Background: Doxorubicin (Dox) is an anti-cancer drug with severe cardiac side effects. Accompanying cardiotoxicity is cardiac fibrosis as a result of the treatment. Of note, Dox treatment increases cardiac long chain ceramide levels with proinflammatory effects complemented with cell death and fibrosis.

Aim: The purpose of our study was to identify ceramide signaling pathways and characterize downstream effects on cell survival and metabolism and the progression of fibrosis.

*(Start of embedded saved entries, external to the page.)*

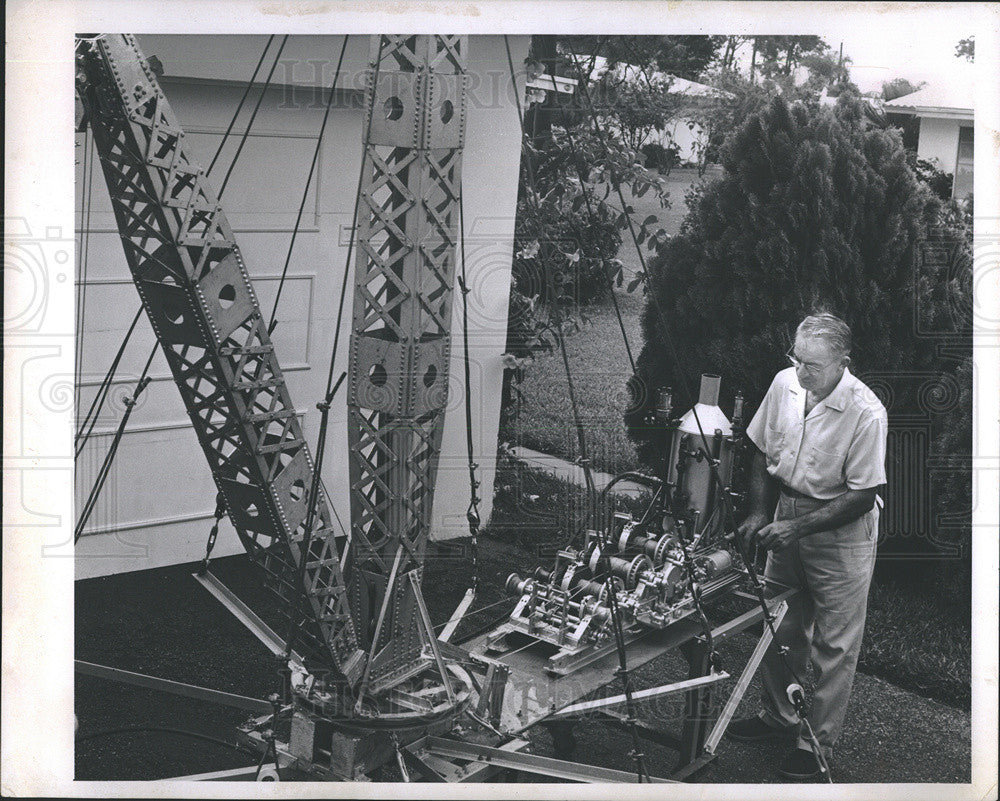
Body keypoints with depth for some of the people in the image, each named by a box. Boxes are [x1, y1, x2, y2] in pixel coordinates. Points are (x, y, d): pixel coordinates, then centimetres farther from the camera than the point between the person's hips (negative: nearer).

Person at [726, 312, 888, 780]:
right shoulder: (784, 384, -7)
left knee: (833, 645, 4)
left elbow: (862, 496, -21)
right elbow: (762, 451, 7)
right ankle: (777, 716, 37)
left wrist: (797, 527, -23)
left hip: (841, 533, -6)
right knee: (780, 626, 18)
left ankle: (819, 743, 18)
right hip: (786, 518, 6)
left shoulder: (866, 413, -24)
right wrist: (759, 513, -2)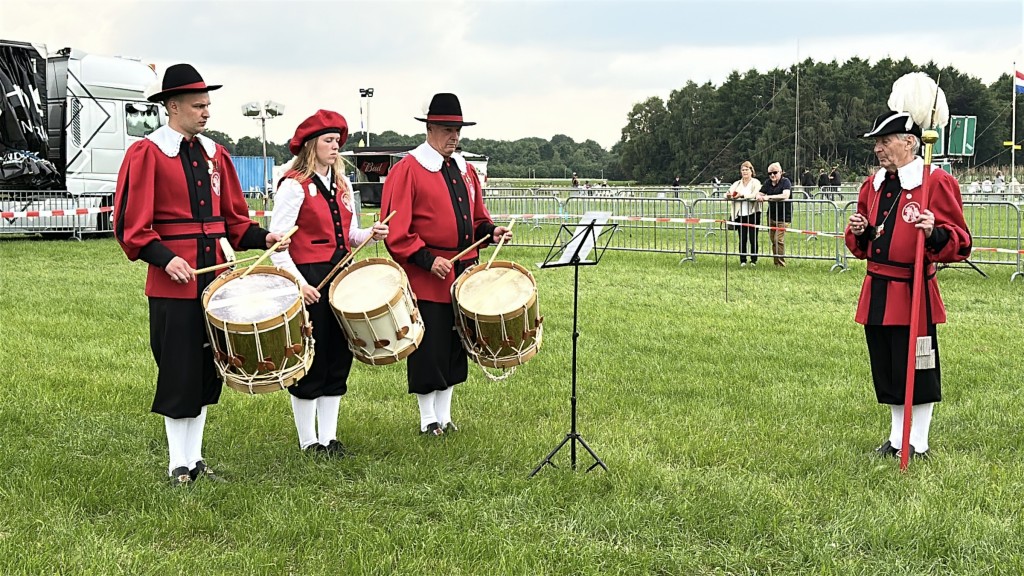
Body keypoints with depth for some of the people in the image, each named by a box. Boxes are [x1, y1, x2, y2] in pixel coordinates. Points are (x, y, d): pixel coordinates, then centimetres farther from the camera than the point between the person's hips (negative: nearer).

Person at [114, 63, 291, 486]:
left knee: (207, 371, 11)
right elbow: (131, 226, -10)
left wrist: (263, 238, -1)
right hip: (174, 284, -6)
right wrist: (165, 260, -23)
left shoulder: (215, 154, 12)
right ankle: (179, 466, 10)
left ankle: (195, 458, 23)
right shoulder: (146, 154, -7)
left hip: (215, 279, 6)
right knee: (179, 373, -1)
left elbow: (233, 219, 16)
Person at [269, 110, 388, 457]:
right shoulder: (294, 185, -9)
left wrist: (370, 235, 0)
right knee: (310, 361, 0)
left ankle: (329, 437, 20)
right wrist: (298, 283, -21)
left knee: (339, 358, 10)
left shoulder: (342, 184, 14)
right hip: (309, 281, -7)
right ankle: (308, 441, 12)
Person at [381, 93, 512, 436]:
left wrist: (490, 231, 2)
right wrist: (427, 259, -20)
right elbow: (395, 231, -13)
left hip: (463, 274, 7)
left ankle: (445, 414, 23)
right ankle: (428, 419, 11)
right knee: (429, 349, -1)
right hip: (426, 278, -7)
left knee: (455, 346, 12)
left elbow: (476, 218, 23)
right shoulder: (407, 170, -9)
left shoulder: (464, 170, 14)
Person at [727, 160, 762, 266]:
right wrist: (729, 195, -21)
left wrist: (742, 195, -29)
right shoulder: (737, 184, 14)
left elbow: (755, 195, -16)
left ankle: (754, 260, 9)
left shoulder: (756, 183, 2)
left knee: (753, 238, 0)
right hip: (741, 215, 3)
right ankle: (742, 260, 10)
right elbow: (729, 193, 4)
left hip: (753, 214, -3)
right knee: (742, 239, 3)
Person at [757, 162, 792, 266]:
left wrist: (769, 197, -26)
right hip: (771, 215, 7)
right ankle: (776, 263, 16)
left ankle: (781, 264, -7)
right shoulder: (768, 183, 9)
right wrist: (759, 196, -16)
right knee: (772, 240, 8)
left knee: (779, 239, -13)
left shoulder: (785, 182, -10)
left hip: (783, 216, -7)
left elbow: (785, 196, -25)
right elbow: (760, 194, 10)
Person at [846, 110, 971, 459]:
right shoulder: (874, 185, 12)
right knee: (886, 370, 13)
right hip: (876, 292, 7)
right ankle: (897, 439, 27)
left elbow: (959, 242, -10)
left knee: (917, 371, 1)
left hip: (914, 293, -7)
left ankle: (918, 444, 15)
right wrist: (858, 231, -1)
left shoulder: (936, 183, -9)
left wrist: (934, 232, -29)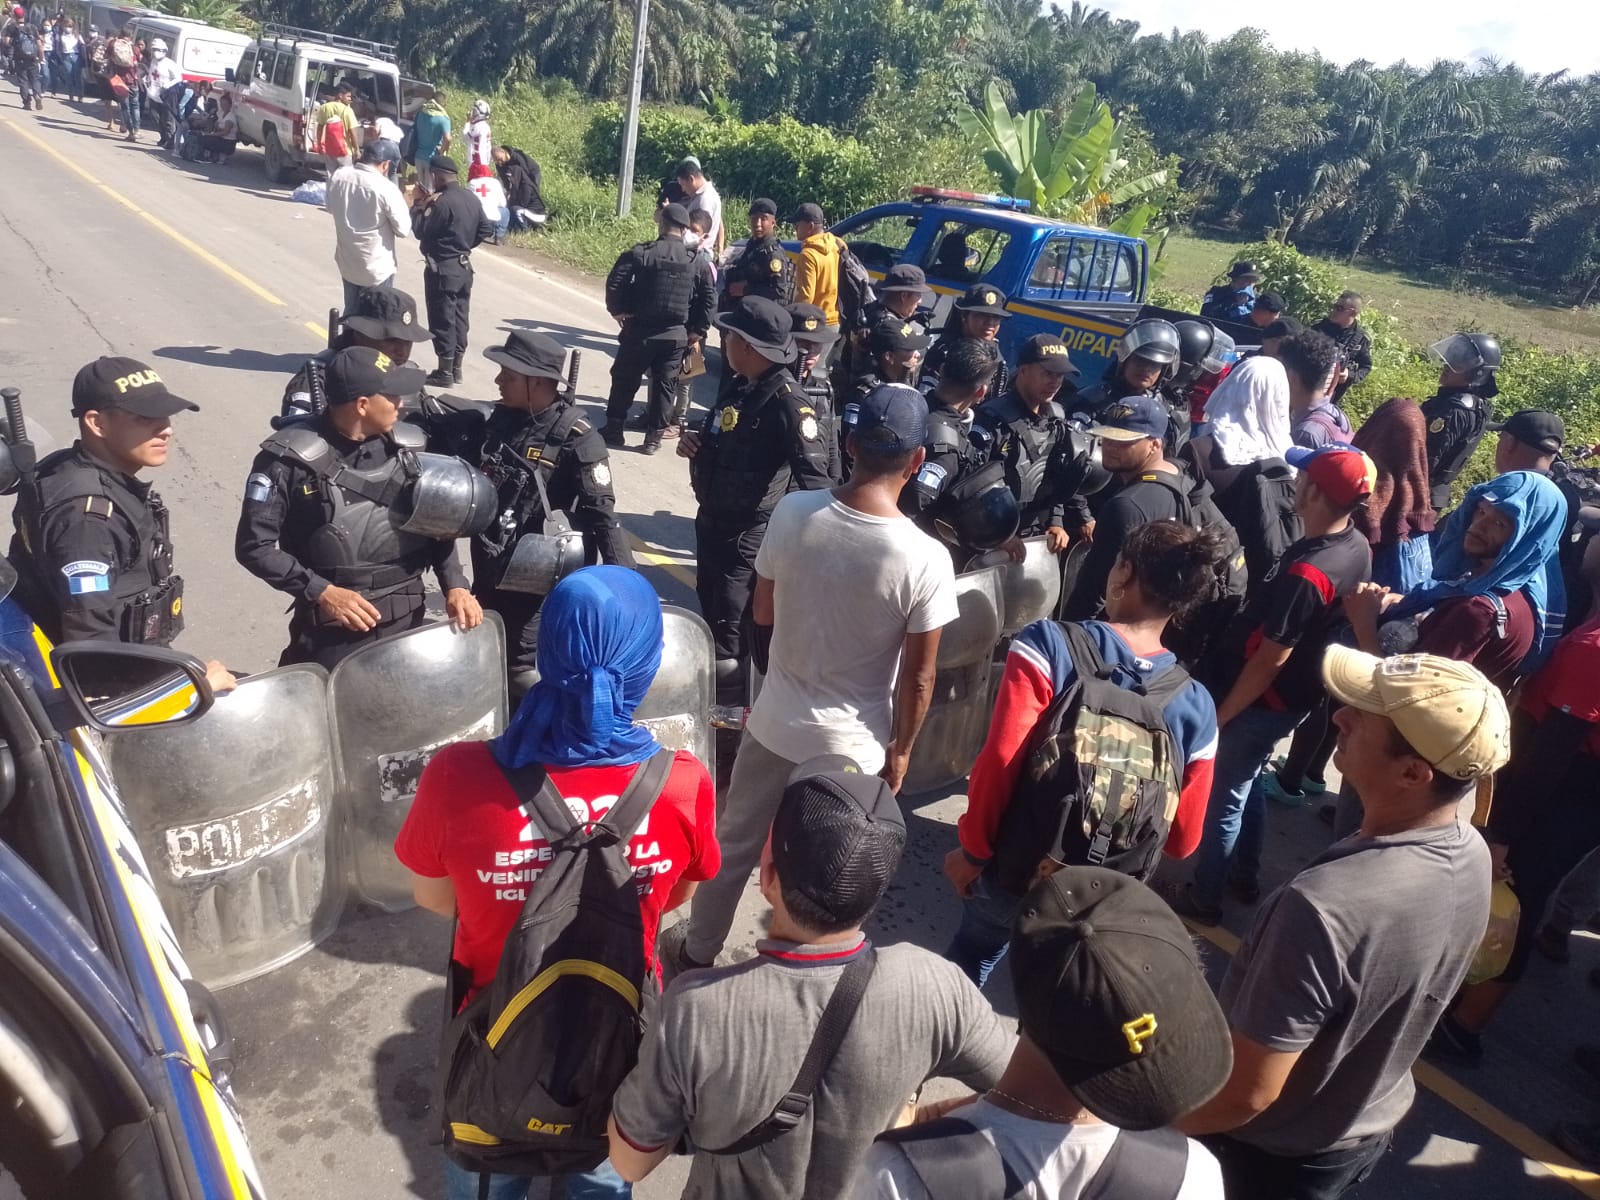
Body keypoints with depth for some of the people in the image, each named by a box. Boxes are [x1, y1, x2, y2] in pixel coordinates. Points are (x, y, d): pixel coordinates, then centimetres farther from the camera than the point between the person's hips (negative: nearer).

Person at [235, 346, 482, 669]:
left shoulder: (407, 448, 4)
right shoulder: (291, 459, -11)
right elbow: (254, 545, -8)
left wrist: (455, 584, -2)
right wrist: (321, 592, -17)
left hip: (408, 625, 4)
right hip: (332, 635, -4)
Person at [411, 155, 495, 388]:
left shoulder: (443, 202, -20)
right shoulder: (471, 198, 5)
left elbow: (422, 232, -15)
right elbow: (486, 230, 12)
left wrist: (417, 207, -3)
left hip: (442, 269, -8)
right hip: (464, 267, 8)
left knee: (442, 320, 0)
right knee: (460, 317, 13)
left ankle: (445, 372, 5)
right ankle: (456, 368, 21)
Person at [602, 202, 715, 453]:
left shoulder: (640, 253, -6)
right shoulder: (697, 262, 2)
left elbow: (615, 283, -13)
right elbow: (709, 299, -1)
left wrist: (618, 310, 2)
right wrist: (698, 331, 6)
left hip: (639, 330, -2)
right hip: (676, 335, 2)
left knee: (624, 380, 13)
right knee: (665, 385, 11)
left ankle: (613, 429, 21)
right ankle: (654, 437, 13)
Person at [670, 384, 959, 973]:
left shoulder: (792, 512, -15)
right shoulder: (926, 559, -24)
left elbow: (761, 615, -1)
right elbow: (918, 676, -14)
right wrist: (901, 748, 2)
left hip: (774, 722, 3)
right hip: (853, 745, -3)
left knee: (734, 843, 24)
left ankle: (697, 951, 44)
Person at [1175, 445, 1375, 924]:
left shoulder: (1306, 573, -33)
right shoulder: (1358, 548, -5)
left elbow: (1270, 659, -27)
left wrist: (1219, 715, -17)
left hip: (1258, 702, -9)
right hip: (1293, 698, 9)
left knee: (1220, 798, 10)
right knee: (1244, 785, 26)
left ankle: (1204, 898, 26)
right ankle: (1244, 878, 43)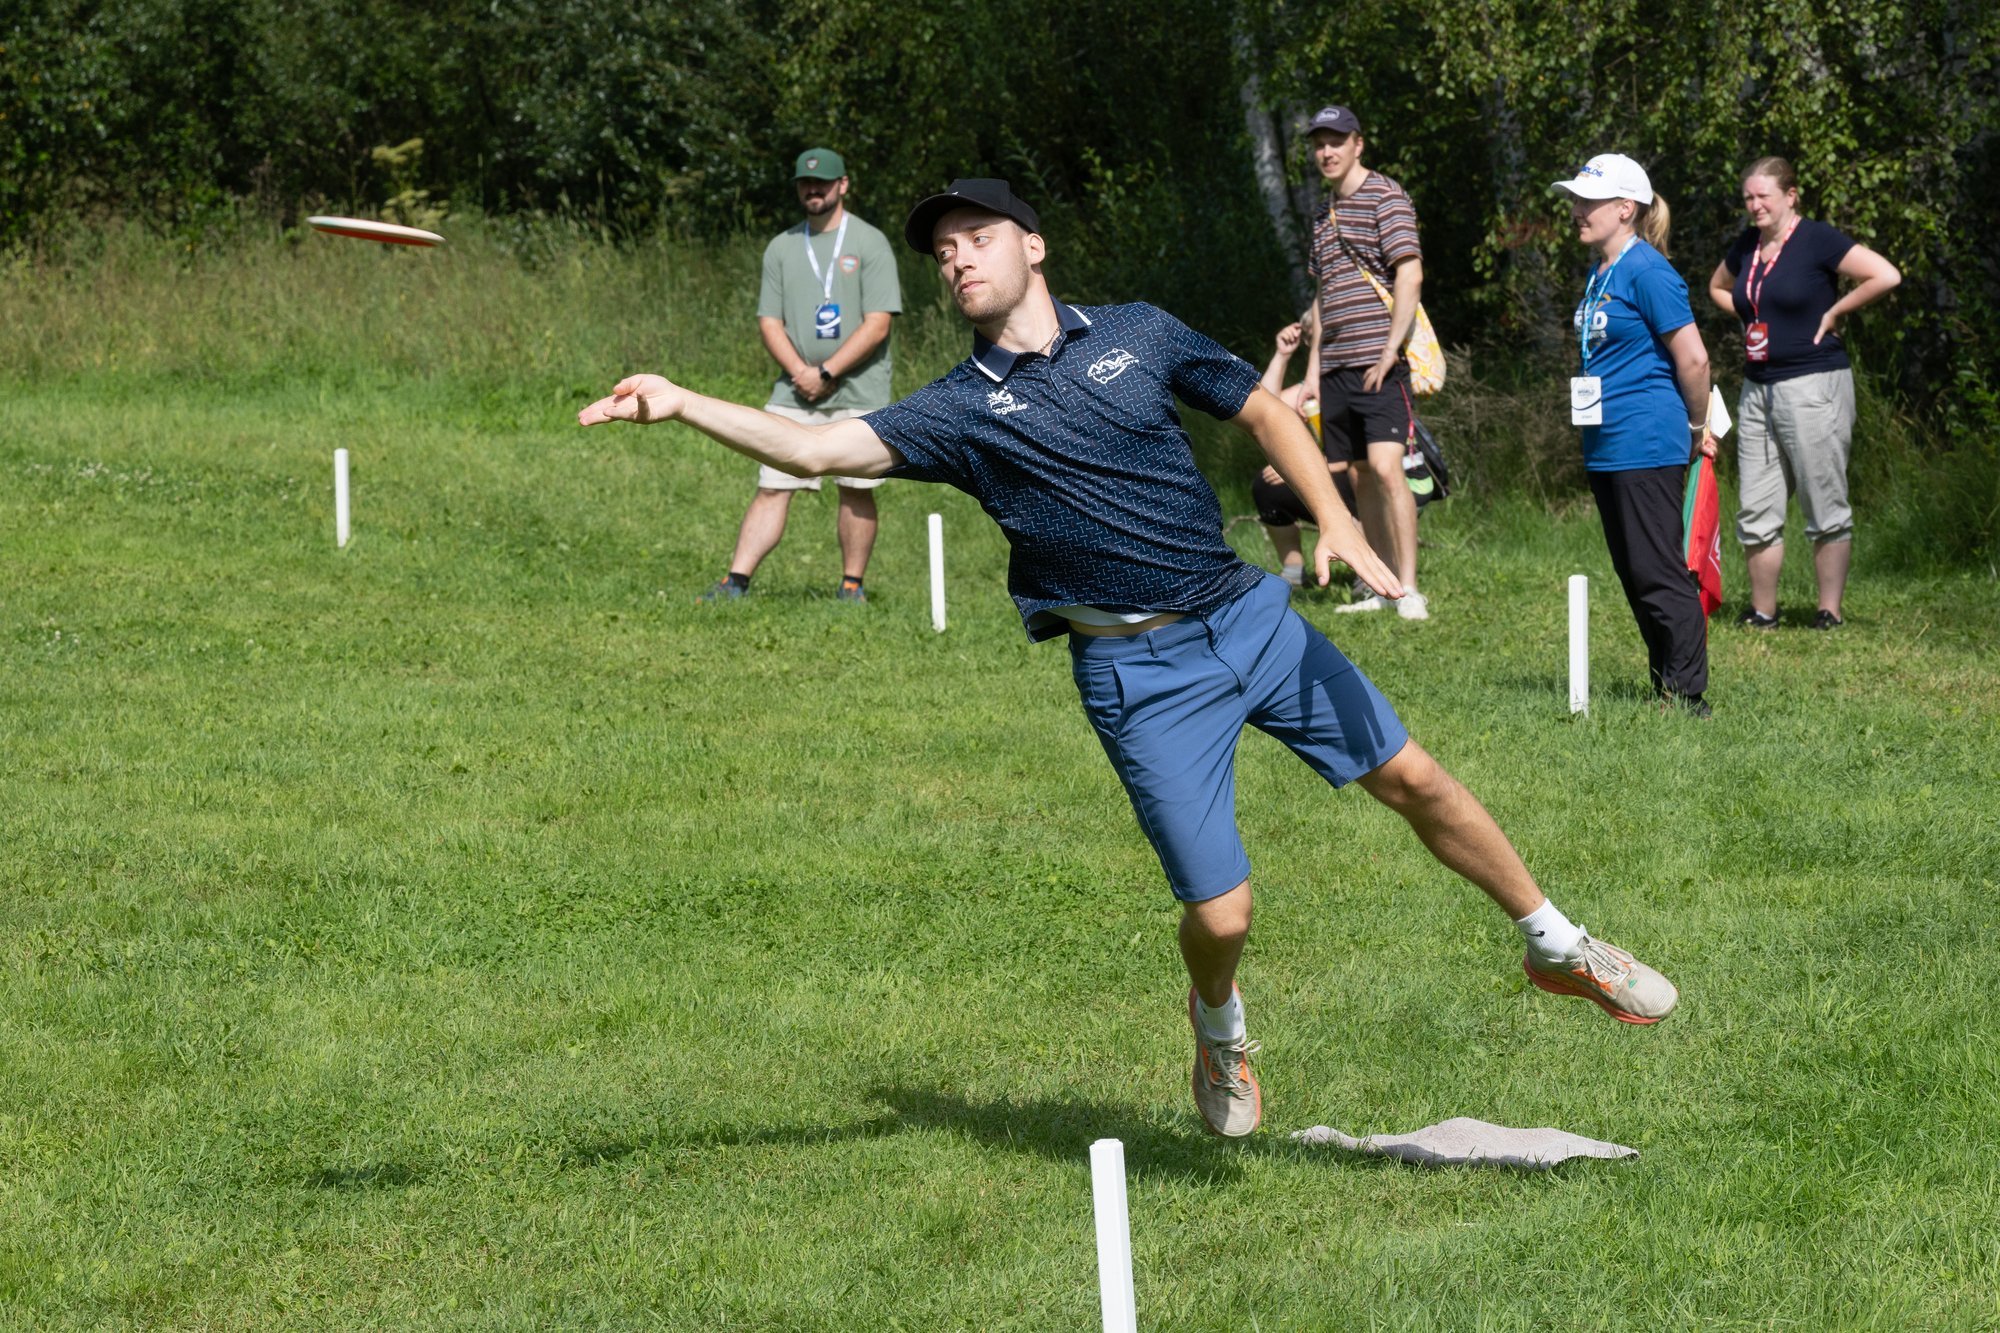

Methods: Human fibroblasts were treated with 0.7 µM Dox for 24h. In parallel cells were preincubated with MitoTempo (20 µM, 2h, MT) or Fumonisin B (100 µM, 4h, FuB) to mitigate Dox effects. Expression of genes and proteins were measured with immunofluorescence (IF), Western Blot (WB) or qPCR. Ceramide levels were determined with mass spectrometry. Illustration was done with either confocal laser scanning microscopy or electron microscopy. Mitochondrial viability and activity were measured with seahorse analysis.

Results: Protein expression measurement revealed significantly increased level of CerS2 (1.5 ± 0.19, p<0.001 for IF, 2.0 ± 0.2, p=0.002 for WB). Coherently, long chain and very long chain ceramides (C14- C24:1) were increased in Dox treated cells (1.39 ± 0.01, p<0.001) with the highest peak for C24:0 (1.64 ± 0.02, p=0.02). FuB pretreatment reduced most long chain and very long chain ceramides to non- significant level. Dox increased mRNA levels of IL-6 (2.95 ± 0.26, p<0.001) and IL-1β (12.12 ± 0.10, p<0.001), as well as mitochondrial ROS production (3.41 ± 0.10, p<0.001). Cytokine elevation was reduced with FuB (1.66 ± 0.29, p= 0.08 for IL-6, 7.06 ± 0.67, p=0.002 for IL-1β), while mitochondrial ROS level could be decreased using either MT (1.75 ± 0.20, p<0.001) or FuB (1.61 ± 0.29, p<0.001). Mitochondrial impairment was assessed with MitoTracker staining, electron microscopy, qPCR and seahorse analysis. qPCR revealed reduction of the mitochondria fusion genes MFN1 (0.80 ± 0.14, p=0.002) and OPA1 (0.66 ± 0.18, p=0.002), while seahorse analysis verified mitochondrial damage through reduced ATP production (0.31 ± 0.44, p<0.001). MT and FuB pretreatment reduced Dox effects but were not strong enough to completely reverse the observed effects. Fibrosis- associated genes MMP8 (3.30 fold ± 0.2 p=0.0002), MMP9 (2.89 fold ± 0.5 p=0.01) and MMP14 (1.53 fold ± 0.24 p=0.02) showed elevated mRNA expression levels in Dox treated cells.

Conclusion: Our data suggest that doxorubicin impairs mitochondrial function by an increase in proinflammtory long chain ceramides followed by increased mitochondrial ROS production. Further, it promotes fibrosis and fibroblast activation. The regulation of ceramide levels and side effects caused by doxorubicin might control long term effects in patients undergoing anti-cancer treatment and prevent heart failure progression.